__YOUR OBJECTIVE__
Write out each record exactly and skip every image.

__DATASET EXCERPTS__
########################################

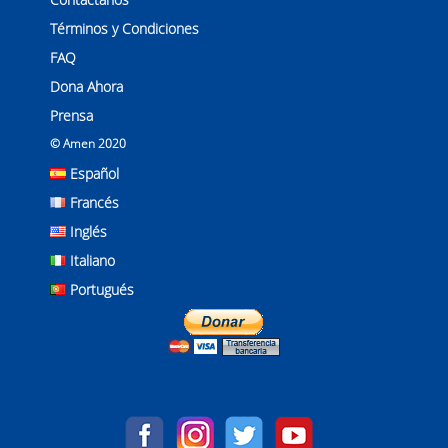
Términos y Condiciones
FAQ
Dona Ahora
Prensa
© Amen 2020
Español
Francés
Inglés
Italiano
Portugués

########################################

__RESULT OF THE TASK__
Términos y Condiciones
FAQ
Dona Ahora
Prensa
© Amen 2020
Español
Francés
Inglés
Italiano
Portugués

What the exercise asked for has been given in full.